In conclusion, I want to share a small but very important detail of your personal history, which, when I learned it, moved me greatly. Your aunt Princess Eudoxia, sister of O’Bose, the late King Boris III, bequeathed you her personal prayer book, on the first page of which was written “To Marie-Louise, who speaks to God in Bulgarian.” You lived in a foreign language environment. You spoke to God in Bulgarian! This is not just beautiful, in these gestures lies the true dignity of people of royal blood. Those who, even in exile, far from the Motherland, if they feel the need to turn to God, turn to him only and only in their native language. Because God wanted their personal destiny to be woven into the destiny of their Motherland, which is actually the Divine meaning of history.

My request to you is – as, of course, I wish you many more years of health and life – that you also give your children and nephews, not as a bequest, but from now on, a Bulgarian prayer book and write on it the words of Your aunt: “… talk to God in Bulgarian”. Invite them to pray together every day with one humble prayer for the Bulgarian people and for Bulgaria, as we are sure that you say it. For that Bulgaria, which has loved you since the day you were born and which is in such great need of this prayer today.

Your Royal Highness!

It was God’s will that you welcome and celebrate your blessed 90th anniversary in the Motherland! Allow me, on behalf of His Holiness the Bulgarian Patriarch Neophyte and my Most Eminent fellow synodal metropolitans, the most consecrated bishops and clergy, to wish you many more years blessed with health, strength and spiritual joys!

May God help you, may God protect you, Your Royal Highness, and grant you, your children and loved ones many and happy years.

King Boris with his two children, Princess Maria Luisa and Crown Prince Simeon.
Photo (c) Bulgarian Royal House.

Born on 13 January 1933 at Sofia, Princess Maria Luisa of Bulgaria was the first child of King Boris III of Bulgaria (1894-1943) and his wife Queen Ioanna (1907-2000; née Princess Giovanna of Savoy), who had married in 1930. The princess was joined by a brother, Crown Prince (and later King) Simeon, in 1937.

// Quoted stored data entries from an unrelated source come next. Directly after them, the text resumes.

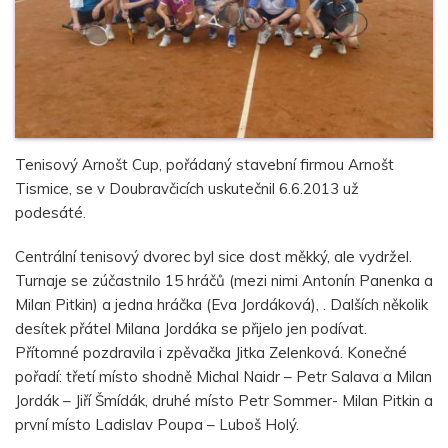
Tenisový Arnošt Cup, pořádaný stavební firmou Arnošt
Tismice, se v Doubravčicích uskutečnil 6.6.2013 už
podesáté.
Centrální tenisový dvorec byl sice dost měkký, ale vydržel.
Turnaje se zúčastnilo 15 hráčů (mezi nimi Antonín Panenka a
Milan Pitkin) a jedna hráčka (Eva Jordáková), . Dalších několik
desítek přátel Milana Jordáka se přijelo jen podívat.
Přítomné pozdravila i zpěvačka Jitka Zelenková. Konečné
pořadí: třetí místo shodně Michal Naidr – Petr Salava a Milan
Jordák – Jiří Šmídák, druhé místo Petr Sommer- Milan Pitkin a
první místo Ladislav Poupa – Luboš Holý.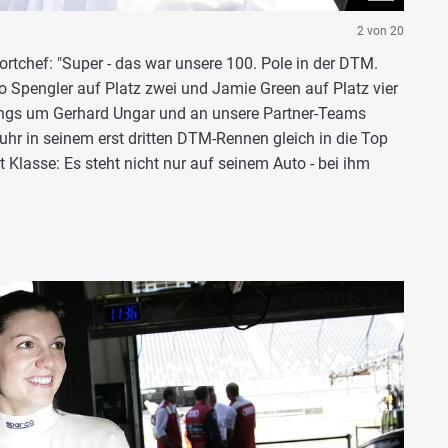
2 von 20
tchef: "Super - das war unsere 100. Pole in der DTM.
no Spengler auf Platz zwei und Jamie Green auf Platz vier
ngs um Gerhard Ungar und an unsere Partner-Teams
hr in seinem erst dritten DTM-Rennen gleich in die Top
t Klasse: Es steht nicht nur auf seinem Auto - bei ihm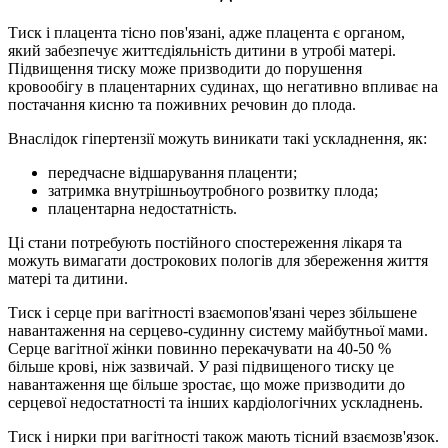
Тиск і плацента тісно пов'язані, адже плацента є органом,
який забезпечує життєдіяльність дитини в утробі матері.
Підвищення тиску може призводити до порушення
кровообігу в плацентарних судинах, що негативно впливає на
постачання кисню та поживних речовин до плода.
Внаслідок гіпертензії можуть виникати такі ускладнення, як:
передчасне відшарування плаценти;
затримка внутрішньоутробного розвитку плода;
плацентарна недостатність.
Ці стани потребують постійного спостереження лікаря та
можуть вимагати дострокових пологів для збереження життя
матері та дитини.
Тиск і серце при вагітності взаємопов'язані через збільшене
навантаження на серцево-судинну систему майбутньої мами.
Серце вагітної жінки повинно перекачувати на 40-50 %
більше крові, ніж зазвичай. У разі підвищеного тиску це
навантаження ще більше зростає, що може призводити до
серцевої недостатності та інших кардіологічних ускладнень.
Тиск і нирки при вагітності також мають тісний взаємозв'язок.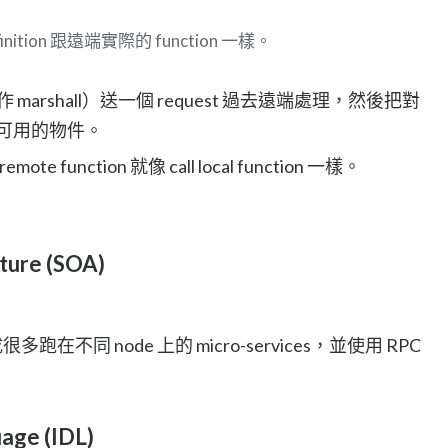
definition 跟遠端實際的 function 一樣。
 marshall）送一個 request 過去遠端處理，然後把對
 轉成可用的物件。
 remote function 就像 call local function 一樣。
cture (SOA)
不同 node 上的 micro-services，並使用 RPC
uage (IDL)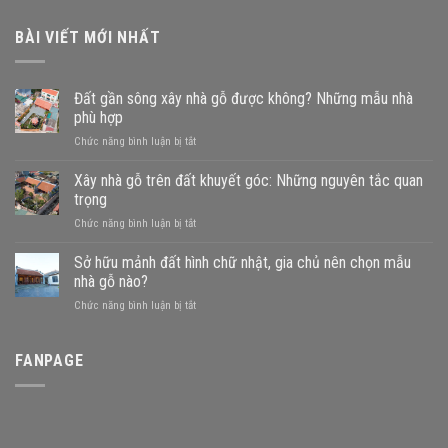
BÀI VIẾT MỚI NHẤT
Đất gần sông xây nhà gỗ được không? Những mẫu nhà
phù hợp
ở
Chức năng bình luận bị tắt
Đất
gần
Xây nhà gỗ trên đất khuyết góc: Những nguyên tắc quan
sông
trọng
xây
ở
Chức năng bình luận bị tắt
nhà
Xây
gỗ
nhà
Sở hữu mảnh đất hình chữ nhật, gia chủ nên chọn mẫu
được
gỗ
không?
nhà gỗ nào?
trên
Những
ở
Chức năng bình luận bị tắt
đất
mẫu
Sở
khuyết
nhà
hữu
góc:
phù
mảnh
FANPAGE
Những
hợp
đất
nguyên
hình
tắc
chữ
quan
nhật,
trọng
gia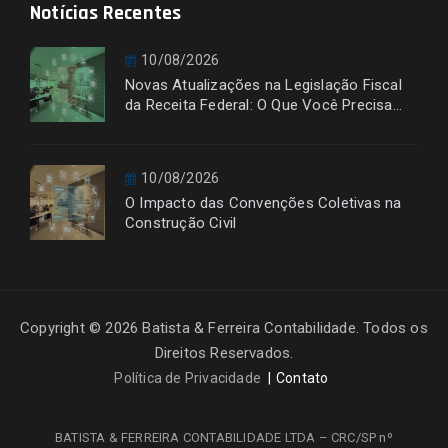
Notícias Recentes
10/08/2026
Novas Atualizações na Legislação Fiscal
da Receita Federal: O Que Você Precisa
Saber
10/08/2026
O Impacto das Convenções Coletivas na
Construção Civil
Copyright © 2026 Batista & Ferreira Contabilidade. Todos os
Direitos Reservados.
Política de Privacidade
Contato
BATISTA & FERREIRA CONTABILIDADE LTDA – CRC/SP nº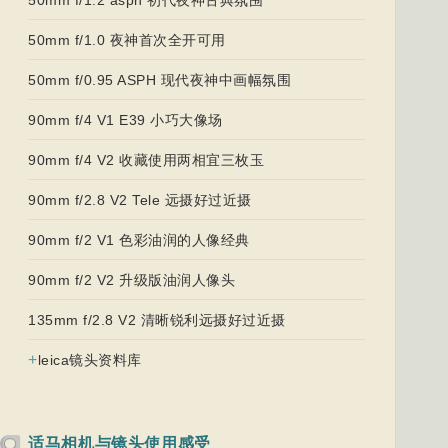
50mm f/1.0 夜神首次全开可用
50mm f/0.95 ASPH 现代夜神中画幅氛围
90mm f/4 V1 E39 小巧大像场
90mm f/4 V2 收藏使用两相宜三枚玉
90mm f/2.8 V2 Tele 远摄好过近摄
90mm f/2 V1 色彩油润的人像经典
90mm f/2 V2 升级版油润人像头
135mm f/2.8 V2 清晰锐利远摄好过近摄
+
leica镜头资料库
适马相机与镜头使用感受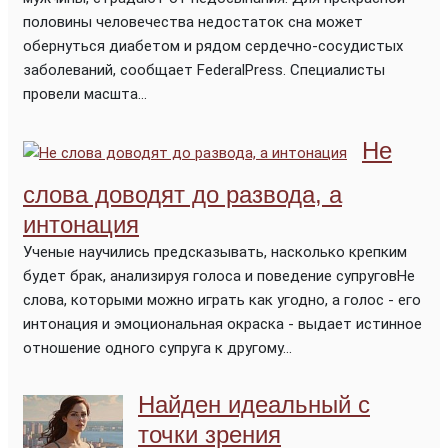
половины человечества недостаток сна может
обернуться диабетом и рядом сердечно-сосудистых
заболеваний, сообщает FederalPress. Специалисты
провели масшта...
Не
слова доводят до развода, а
интонация
Ученые научились предсказывать, насколько крепким
будет брак, анализируя голоса и поведение супруговНе
слова, которыми можно играть как угодно, а голос - его
интонация и эмоциональная окраска - выдает истинное
отношение одного супруга к другому...
Найден идеальный с
точки зрения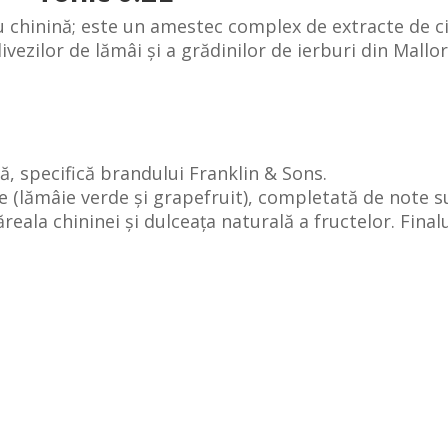
 chinină; este un amestec complex de extracte de cit
vezilor de lămâi și a grădinilor de ierburi din Mall
nă, specifică brandului Franklin & Sons.
e (lămâie verde și grapefruit), completată de note s
eala chininei și dulceața naturală a fructelor. Finalu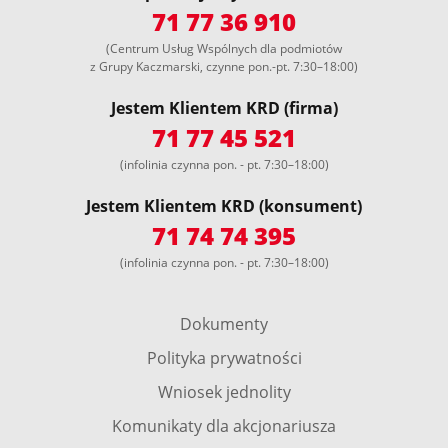
71 77 36 910
(Centrum Usług Wspólnych dla podmiotów
z Grupy Kaczmarski, czynne pon.-pt. 7:30–18:00)
Jestem Klientem KRD (firma)
71 77 45 521
(infolinia czynna pon. - pt. 7:30–18:00)
Jestem Klientem KRD (konsument)
71 74 74 395
(infolinia czynna pon. - pt. 7:30–18:00)
Dokumenty
Polityka prywatności
Wniosek jednolity
Komunikaty dla akcjonariusza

Prince Karl zu Leiningen and Princess Marie Louise of Bulgaria, 1957.

Princess Marie Louise of Bulgaria married Prince Karl Vladimir Ernst Heinrich zu Leiningen in a civil ceremony on 14 February 1957 in Amorbach; this was followed by a religious ceremony on 20 February 1957 at the Russian Orthodox Church in Nice. Prince Karl zu Leiningen (1928-1990) was the son of Fürst Karl zu Leiningen and Grand Duchess Maria Kirillovna of Russia, the daughter of Grand Duke Kirill Vladimirovich and Grand Duchess Victoria Feodorovna. Karl and Marie Louise had two sons: Prince Boris (b.1960) and Prince Herman (b.1963). The couple divorced on 4 December 1968.

Princess Marie Louise of Bulgaria and Bronislaw Chrobok, 1969.

On 16 November 1969 at Toronto, Canada, Princess Maria Luisa married Bronislaw Chrobok (b.1933). The son of a Polish officer, at the outset of the Second World War, his family settled in London, where Bronislaw graduated from college. The marriage ceremony was conducted by the prominent professor of Theology, Protopresbyter Alexander Schmemann. The couple’s best man at the marriage was Stefan Grouef, the son of the Royal Chancellory Office head Pavel Grouev. Marie Louise and Bronislaw had two children, Alexandra (b.1970) and Pawel-Alistair (b.1972).

Our belated best wishes to the Princess on her birthday!